# SARMS for cutting



## Lanbro (May 19, 2015)

Currently on 500 Test E a week and 50mg Proviron every day. 

Looking to add a SARM to help cut and either preserve or build lean mass. I don't want to take anything that will make me hold water. I'm currently leaning out nicely.

46 yrs old
5'9
200
9% BF

Trying to get down to 6-7% for the summer. 

Thanks


----------



## Lanbro (May 25, 2015)

Ok gentlemen. I did a little research and took advantage of the sale. This what I bought. 

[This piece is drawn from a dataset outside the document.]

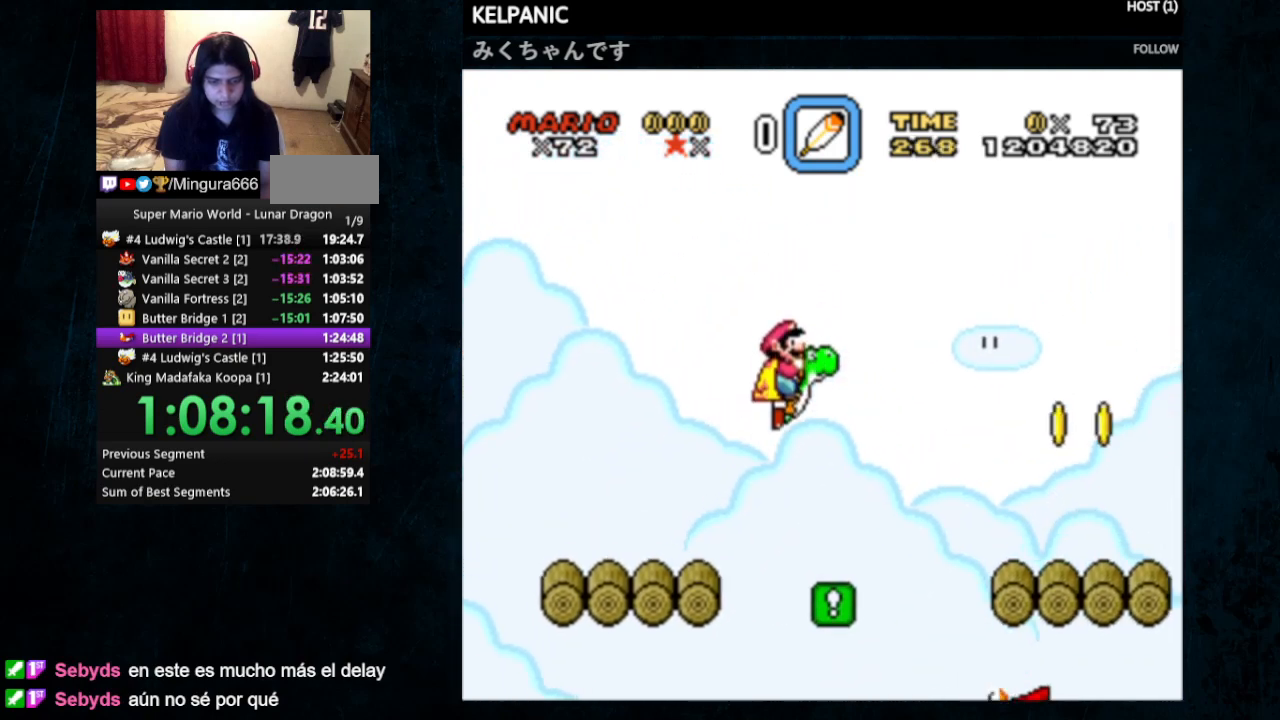
{"buttons": ["B", "Y", "DPAD_RIGHT"], "events": [[133, "DPAD_RIGHT", "up"], [200, "B", "down"], [200, "DPAD_RIGHT", "down"]]}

SARMs S4 25MG/ML - 30ML	ss4-6000	2	
GW501516 10MG/ML - 30ML	gw8000	2	
MK-2866 30MG/ML - 30ML	osta7000	2
Pramipexole 2MG/ML - 30ML	pram15000	1	
Tadalafil Citrate 25MG/ML x 30ML	tada13000	1	
Noopept 20MG/ML x 30ML	noo18000	1	
Clenbuterol 200MCG/ML - 30ML	ai2000	1



Any help on the dosing and timing of S4, GW and MK would be greatly appreciated.


----------



## HimRoid (Jun 4, 2015)

Lanbro said:


> Ok gentlemen. I did a little research and took advantage of the sale. This what I bought.
> 
> SARMs S4 25MG/ML - 30ML	ss4-6000	2
> GW501516 10MG/ML - 30ML	gw8000	2
> ...


S-4 is similar in effect to anavar. It has a 4 hour half life. I would take 10mg 4 times a day. Higher doses tend to cause poor night vision and a yellow tint to vision. It's only temporary and vision returns to normal after discontinuing S-4 for a week.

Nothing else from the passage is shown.